WORK INSTRUCTION:
Start to finish, retype the entries exactly while omitting the pictures.

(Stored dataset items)
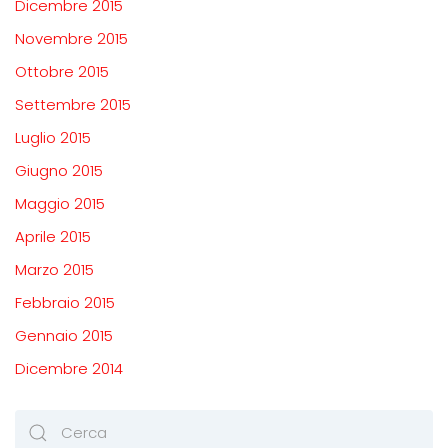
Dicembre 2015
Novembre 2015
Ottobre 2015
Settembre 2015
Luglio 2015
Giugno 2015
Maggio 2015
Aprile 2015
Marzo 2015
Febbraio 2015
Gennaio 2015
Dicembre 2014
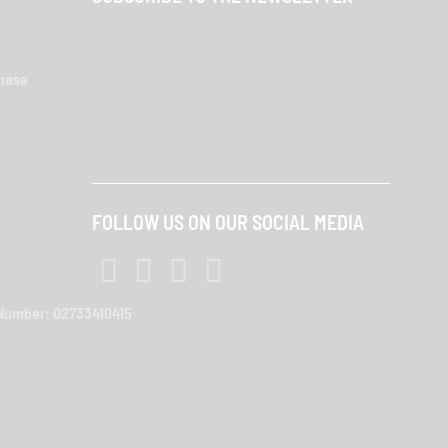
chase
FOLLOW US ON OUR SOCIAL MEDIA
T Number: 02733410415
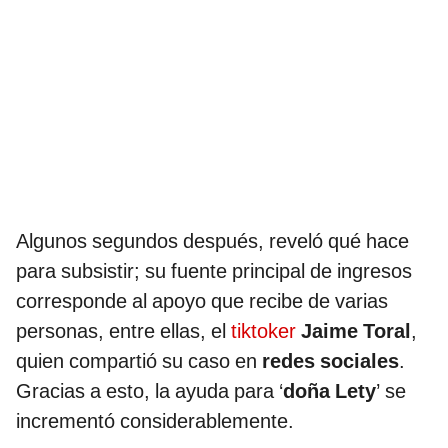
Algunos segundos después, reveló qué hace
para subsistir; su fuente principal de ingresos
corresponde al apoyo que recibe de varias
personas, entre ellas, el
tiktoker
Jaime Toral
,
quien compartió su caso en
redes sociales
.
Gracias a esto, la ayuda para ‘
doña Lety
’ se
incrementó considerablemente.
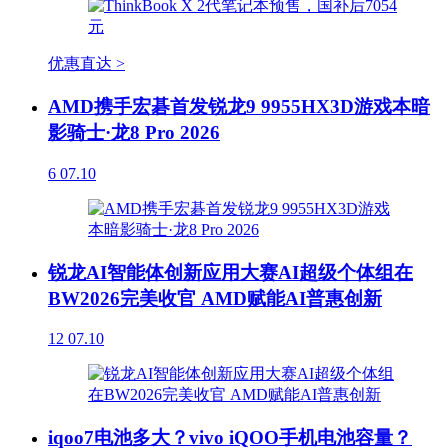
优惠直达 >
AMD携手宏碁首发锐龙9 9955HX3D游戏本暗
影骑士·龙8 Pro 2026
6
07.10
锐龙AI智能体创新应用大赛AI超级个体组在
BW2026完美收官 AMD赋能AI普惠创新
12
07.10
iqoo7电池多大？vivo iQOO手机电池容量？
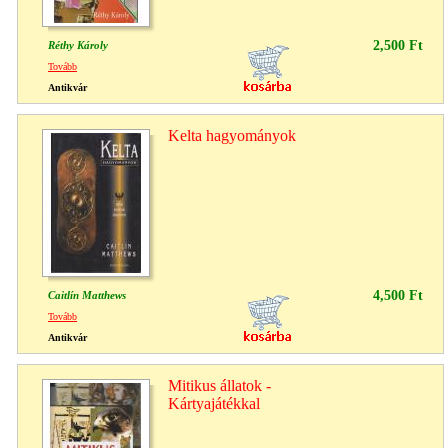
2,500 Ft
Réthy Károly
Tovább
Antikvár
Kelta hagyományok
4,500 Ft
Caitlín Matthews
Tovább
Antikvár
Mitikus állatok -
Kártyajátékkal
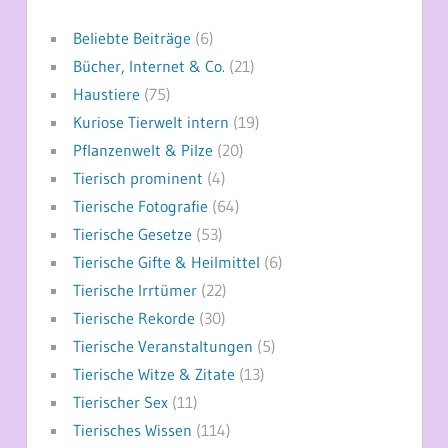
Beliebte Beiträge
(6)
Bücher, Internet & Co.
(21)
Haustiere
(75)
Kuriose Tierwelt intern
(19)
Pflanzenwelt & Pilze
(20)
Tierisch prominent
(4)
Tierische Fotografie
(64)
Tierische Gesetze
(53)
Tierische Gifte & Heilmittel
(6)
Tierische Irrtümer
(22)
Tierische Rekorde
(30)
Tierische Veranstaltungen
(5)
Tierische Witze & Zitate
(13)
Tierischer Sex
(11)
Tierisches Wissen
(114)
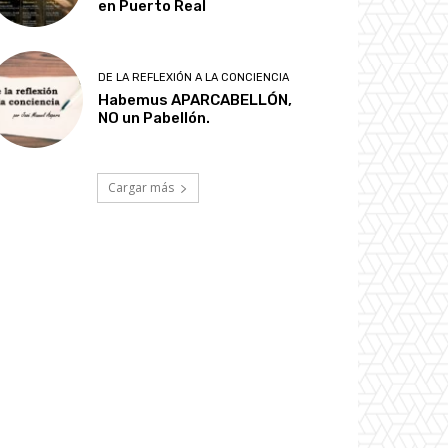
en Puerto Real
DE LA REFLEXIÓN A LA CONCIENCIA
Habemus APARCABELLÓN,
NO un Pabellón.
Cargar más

TASK ANSWER:
Dicembre 2015
Novembre 2015
Ottobre 2015
Settembre 2015
Luglio 2015
Giugno 2015
Maggio 2015
Aprile 2015
Marzo 2015
Febbraio 2015
Gennaio 2015
Dicembre 2014
chase
FOLLOW US ON OUR SOCIAL MEDIA
T Number: 02733410415
Algunos segundos después, reveló qué hace
para subsistir; su fuente principal de ingresos
corresponde al apoyo que recibe de varias
personas, entre ellas, el
tiktoker
Jaime Toral
,
quien compartió su caso en
redes sociales
.
Gracias a esto, la ayuda para ‘
doña Lety
’ se
incrementó considerablemente.
优惠直达 >
AMD携手宏碁首发锐龙9 9955HX3D游戏本暗
影骑士·龙8 Pro 2026
6
07.10
锐龙AI智能体创新应用大赛AI超级个体组在
BW2026完美收官 AMD赋能AI普惠创新
12
07.10
iqoo7电池多大？vivo iQOO手机电池容量？
2,500 Ft
Réthy Károly
Tovább
Antikvár
Kelta hagyományok
4,500 Ft
Caitlín Matthews
Tovább
Antikvár
Mitikus állatok -
Kártyajátékkal
Beliebte Beiträge
(6)
Bücher, Internet & Co.
(21)
Haustiere
(75)
Kuriose Tierwelt intern
(19)
Pflanzenwelt & Pilze
(20)
Tierisch prominent
(4)
Tierische Fotografie
(64)
Tierische Gesetze
(53)
Tierische Gifte & Heilmittel
(6)
Tierische Irrtümer
(22)
Tierische Rekorde
(30)
Tierische Veranstaltungen
(5)
Tierische Witze & Zitate
(13)
Tierischer Sex
(11)
Tierisches Wissen
(114)
en Puerto Real
DE LA REFLEXIÓN A LA CONCIENCIA
Habemus APARCABELLÓN,
NO un Pabellón.
Cargar más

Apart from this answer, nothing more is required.